**PROVIDED PASSAGE:**
# Help please: Which product to use to clean 2017 Kia Sportage GtLine wheels?



## edwardcasbon (Dec 22, 2007)

Hi all,

We've recently purchased a 2017 Kia Sportage GTLine with the 19" wheels.

I want to wash the car this weekend, but am unsure on what to use to clean the wheels. You see, I'm not sure what material the wheels are. You might be able to see from these pics?



















They look chrome or polished (but I'm not sure).

Which product/s should I use/would you recommend for cleaning them please? In the past, on previous cars, I've always used Meguiars hot rims, but don't want to risk it and corrode the new wheels.

Thanks in advance for your help,

Edward


----------



## Cookies (Dec 10, 2008)

Hi Edward,

Firstly, very nice car!!!

With regard to the wheels, if you can, get them coated. I've used a ceramic coating, but many others have seen great success with sealants like fk1000p. There are many products, with varying degrees of difficulty (read hassle) to apply. Have a look in the wheels section of the forum, and you'll see loads of info on there. Ask plenty of questions and make your choice. Once done, all you'll need will be a shampoo solution and your wash mitt. 

If you're intent on using a dedicated wheel cleaner, use the least aggressive method possible. Your wheels are 'diamond cut' on the faces, and painted elsewhere. If too strong a chemical is used, it can lead to corrosion, or white-worm, where the lacquer basically starts lifting, and separates from the metal surface underneath. 

I have my wheels coated with Wolf's Bodyguard. I've only ever needed shampoo to clean them, and they're still immaculate after 26k miles. Get yourself a set of wheel woollies too, to clean the backs of the rims. 

Good luck,

Cooks


----------



## Andyblue (Jun 20, 2017)

Hi and welcome to DW 

If you want to use an alloy wheel cleaner, then use a good non acid based one, use car cleaning shampoo if you can. 

I'd then seal them with some wax or a wheel sealant - I've used Raceglaze Alloy wheel sealant on my diamond cut wheels and been very pleased with it, makes cleaning them so easy...

**TASKS TO COMPLETE:**
a – In the wheel-cleaning thread, write out word for word the part starting at "I want to wash" and ending at "from these pics?".
b – Answer these questions from the wheel-cleaning thread:
(i) What wheel size does the 2017 Kia Sportage GTLine in the first post have?
(ii) What product did Cookies use to coat their wheels?
(iii) Which sealant did Andyblue use on their diamond cut wheels?
Work only from the wheel-cleaning thread, without any outside knowledge.

**PROVIDED RECORDS:**

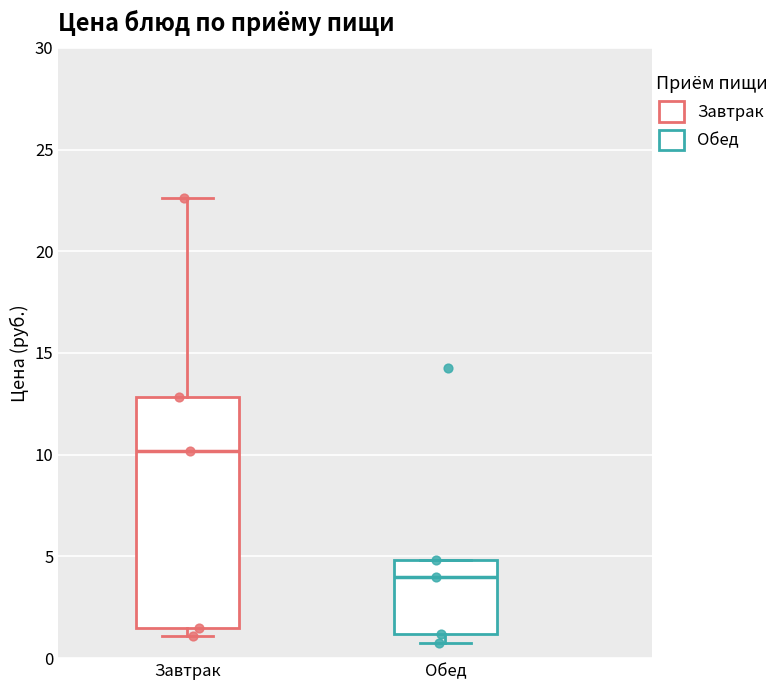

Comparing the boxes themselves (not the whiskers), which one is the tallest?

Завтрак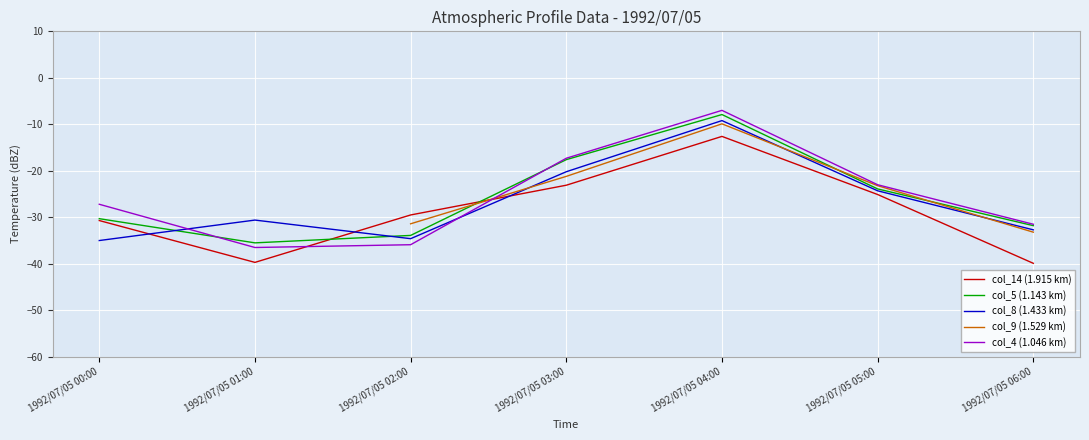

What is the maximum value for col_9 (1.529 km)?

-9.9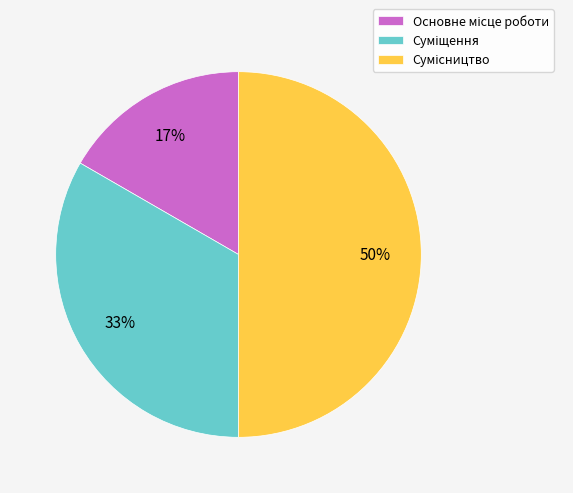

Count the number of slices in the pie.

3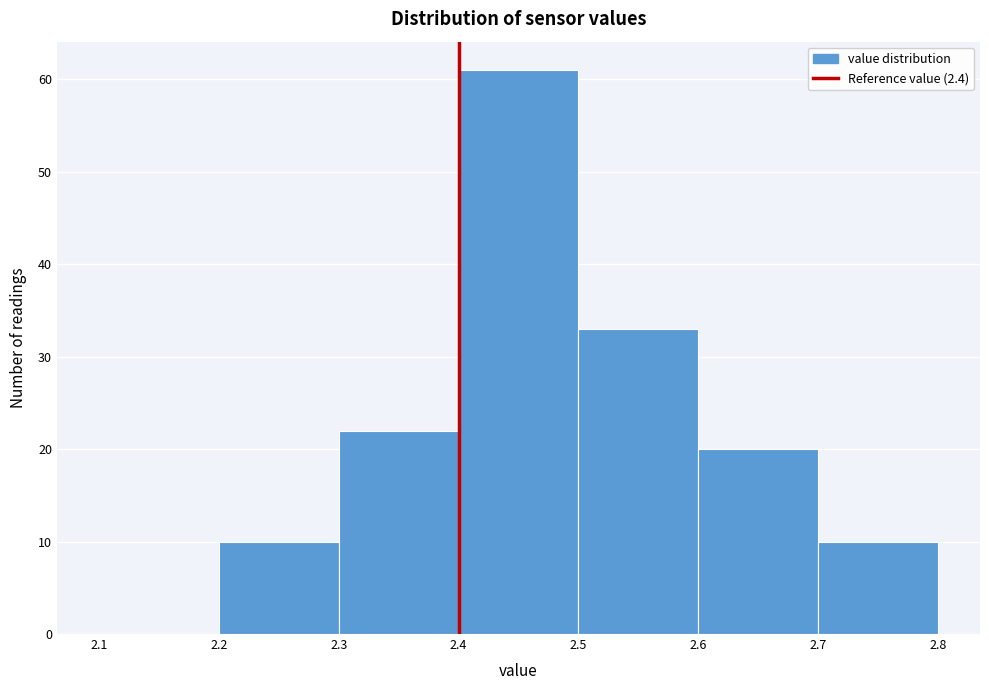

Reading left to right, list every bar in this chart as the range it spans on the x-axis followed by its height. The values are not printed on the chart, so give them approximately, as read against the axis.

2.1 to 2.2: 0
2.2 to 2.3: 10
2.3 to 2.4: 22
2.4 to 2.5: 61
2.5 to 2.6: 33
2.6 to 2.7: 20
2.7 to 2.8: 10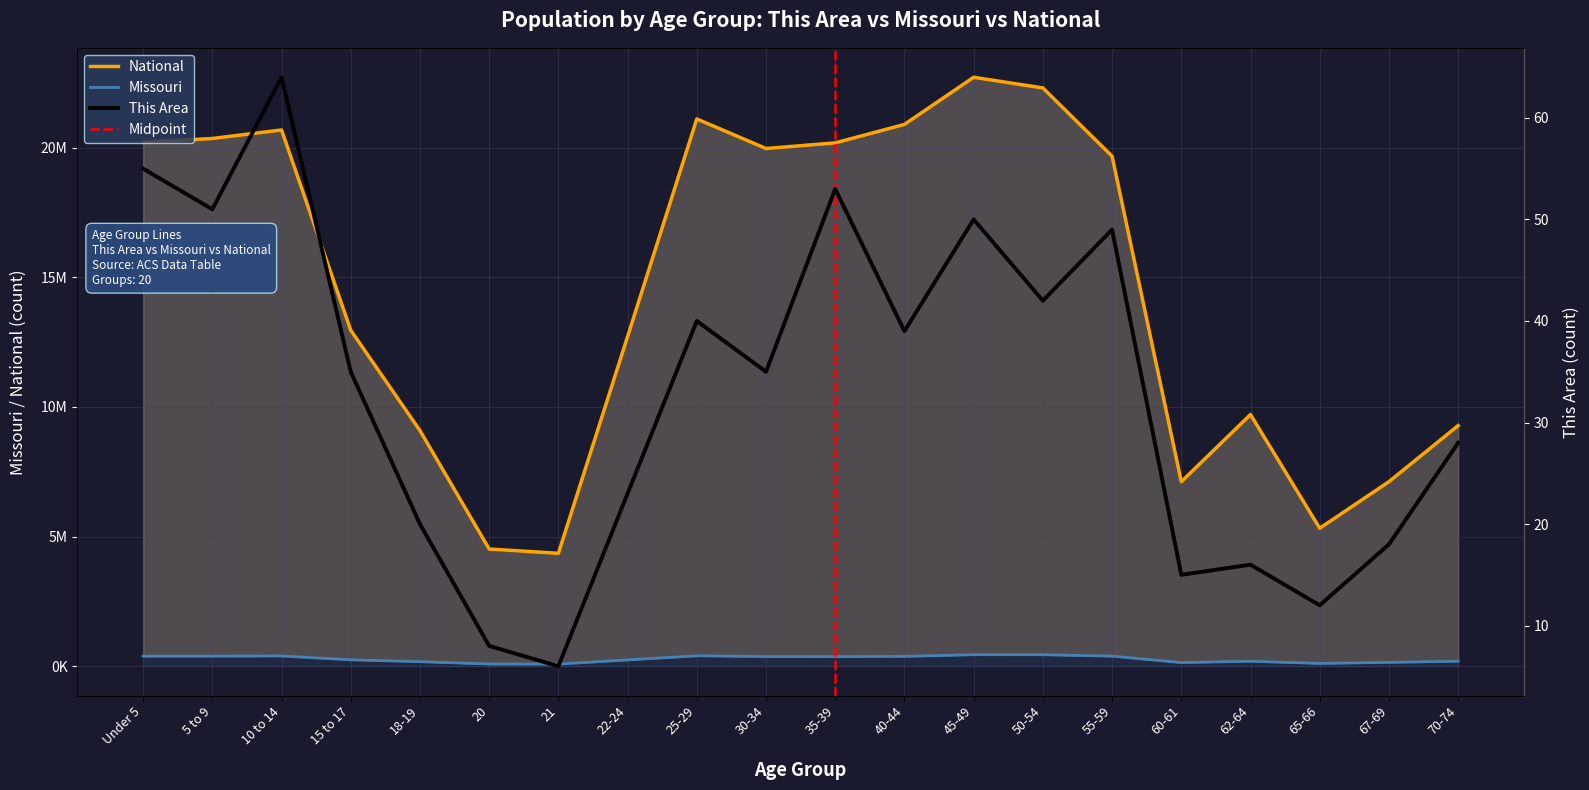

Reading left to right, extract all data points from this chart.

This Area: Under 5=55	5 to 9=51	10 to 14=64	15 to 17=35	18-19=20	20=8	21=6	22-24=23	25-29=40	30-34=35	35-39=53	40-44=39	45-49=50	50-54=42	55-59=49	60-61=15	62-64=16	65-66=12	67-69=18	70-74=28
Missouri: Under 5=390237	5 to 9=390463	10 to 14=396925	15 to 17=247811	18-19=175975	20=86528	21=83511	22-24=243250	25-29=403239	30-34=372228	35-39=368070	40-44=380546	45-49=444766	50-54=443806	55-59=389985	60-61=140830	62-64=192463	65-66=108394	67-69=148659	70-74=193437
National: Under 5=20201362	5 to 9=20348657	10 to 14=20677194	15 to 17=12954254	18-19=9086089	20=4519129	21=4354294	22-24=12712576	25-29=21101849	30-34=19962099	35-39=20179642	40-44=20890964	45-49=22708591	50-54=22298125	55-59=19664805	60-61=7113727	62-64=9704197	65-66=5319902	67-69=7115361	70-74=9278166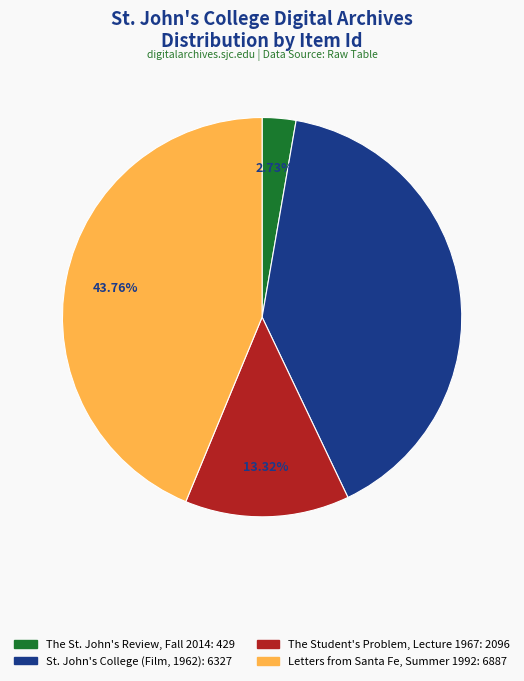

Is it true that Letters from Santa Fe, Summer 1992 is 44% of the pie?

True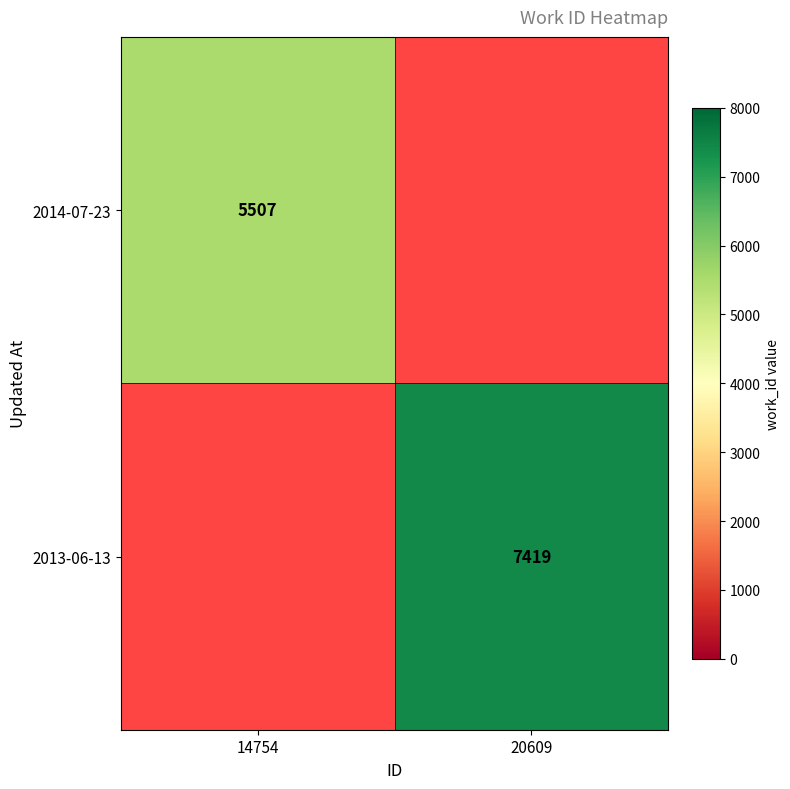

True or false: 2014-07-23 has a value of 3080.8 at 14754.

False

**RESULTS OF THE TASKS:**
a –
I want to wash the car this weekend, but am unsure on what to use to clean the wheels. You see, I'm not sure what material the wheels are. You might be able to see from these pics?

b –
(i) 19"
(ii) Wolf's Bodyguard
(iii) Raceglaze Alloy wheel sealant